There has been no significant rainfall for almost two months in the continent’s western, central and southern regions. In typically rainy Britain, the government officially declared a drought across southern and central England on Friday amid one of the hottest and driest summers on record.
And Europe’s dry period is expected to continue in what experts say could be the worst drought in 500 years.
Climate change is exacerbating conditions as hotter temperatures speed up evaporation, thirsty plants take in more moisture and reduced snowfall in the winter limits supplies of fresh water available for irrigation in the summer.

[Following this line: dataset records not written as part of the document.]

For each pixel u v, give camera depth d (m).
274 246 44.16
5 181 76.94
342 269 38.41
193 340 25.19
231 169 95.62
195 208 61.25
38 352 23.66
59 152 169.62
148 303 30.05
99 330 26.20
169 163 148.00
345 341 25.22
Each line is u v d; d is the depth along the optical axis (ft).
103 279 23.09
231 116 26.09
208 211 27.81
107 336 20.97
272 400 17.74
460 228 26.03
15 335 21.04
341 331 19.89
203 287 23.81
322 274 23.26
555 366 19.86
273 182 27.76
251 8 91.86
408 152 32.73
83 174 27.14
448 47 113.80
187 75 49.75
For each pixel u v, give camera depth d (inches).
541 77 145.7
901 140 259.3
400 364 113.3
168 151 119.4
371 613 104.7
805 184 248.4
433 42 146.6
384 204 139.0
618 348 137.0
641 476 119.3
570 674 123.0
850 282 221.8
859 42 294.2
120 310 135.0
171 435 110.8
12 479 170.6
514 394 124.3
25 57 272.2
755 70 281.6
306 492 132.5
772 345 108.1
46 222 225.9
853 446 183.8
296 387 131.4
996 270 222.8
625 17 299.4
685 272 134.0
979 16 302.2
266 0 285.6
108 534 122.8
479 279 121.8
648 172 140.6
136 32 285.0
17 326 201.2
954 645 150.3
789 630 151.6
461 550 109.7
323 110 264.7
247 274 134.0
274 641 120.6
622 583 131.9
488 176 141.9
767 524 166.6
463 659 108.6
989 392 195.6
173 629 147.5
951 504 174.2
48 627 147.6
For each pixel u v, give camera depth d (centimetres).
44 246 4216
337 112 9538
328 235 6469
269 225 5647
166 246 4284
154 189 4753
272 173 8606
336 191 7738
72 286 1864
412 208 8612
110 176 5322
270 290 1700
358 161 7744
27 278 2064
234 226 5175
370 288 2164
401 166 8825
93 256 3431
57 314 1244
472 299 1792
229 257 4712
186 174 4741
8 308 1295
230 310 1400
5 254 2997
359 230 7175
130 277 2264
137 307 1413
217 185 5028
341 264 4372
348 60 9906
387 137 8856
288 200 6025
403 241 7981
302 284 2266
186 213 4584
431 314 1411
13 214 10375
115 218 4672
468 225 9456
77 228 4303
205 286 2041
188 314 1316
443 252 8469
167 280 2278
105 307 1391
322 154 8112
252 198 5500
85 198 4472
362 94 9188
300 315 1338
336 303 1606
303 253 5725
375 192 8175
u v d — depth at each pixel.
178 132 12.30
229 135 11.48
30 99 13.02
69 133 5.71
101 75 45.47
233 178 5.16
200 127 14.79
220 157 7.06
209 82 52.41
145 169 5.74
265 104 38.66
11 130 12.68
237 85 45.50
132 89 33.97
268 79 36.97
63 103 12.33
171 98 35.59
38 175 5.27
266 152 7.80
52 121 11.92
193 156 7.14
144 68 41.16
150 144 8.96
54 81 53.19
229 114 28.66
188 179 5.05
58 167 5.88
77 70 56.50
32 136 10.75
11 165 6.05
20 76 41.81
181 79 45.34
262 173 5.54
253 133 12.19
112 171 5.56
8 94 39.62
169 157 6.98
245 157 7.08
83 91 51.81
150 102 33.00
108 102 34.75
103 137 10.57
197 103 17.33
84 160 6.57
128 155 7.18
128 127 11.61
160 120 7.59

Europe isn’t alone in the crisis, with drought conditions also reported in East Africa, the western United States and northern Mexico.
BBC: Climate change: Drought highlights dangers for electricity supplies
The ongoing drought in the UK and Europe is putting electricity generation under pressure, say experts. Electricity from hydropower – which uses water to generate power – has dropped by 20% overall.
And nuclear facilities, which are cooled using river water, have been restricted. There are fears that the shortfalls are a taste of what will happen in the coming winter. In the UK, high temperatures are hitting energy output from fossil, nuclear and solar sources.
That is because the technology in power plants and solar panels work much less well in high temperatures. The prolonged dry spell is putting further pressure on energy supplies as Europe scrambles for alternative sources after the Russian invasion of Ukraine.
Hydropower is an important source of energy for Europe, but the lack of water in rivers and reservoirs is now significantly reducing the ability of facilities to produce electricity. Italy gets around 1/5 of its power from hydro, but that’s fallen by around 40% in the past 12 months.
It’s a similar story in Spain, where the amount of electricity generated is down 44%, according to data from energy researchers Rystad Energy.
“Hydropower can be quite volatile, but 40% is absolutely extreme,” says Fabian Rønningen, a power analyst with Rystad. The figures are not just down in one part of Europe, he explains, but all the big hydropower-producing countries are making less now.
The exceptionally hot weather is also hitting nuclear power production, especially in France. Around half of the 56 reactors in the fleet are offline, with several affected by a systemic issue with corrosion.
Those reactors that are working are often cooled with water from rivers that are now running low, while temperatures are running high.
“Once the water in the rivers is very low and very hot, basically you have to stop cooling down nuclear power plants. That’s because the water that’s released is dangerous for fish and other species in the rivers,” said Prof Sonia Seneviratne, from ETH Zurich.
The French government is now allowing some facilities to release very warm water back into the rivers, as a temporary measure.
Telepolis (Translated): In Germany, half of the entire water usage is used to cool nuclear, coal, and natural gas plants – including a lot of water which evaporates in the process. Often the water is free.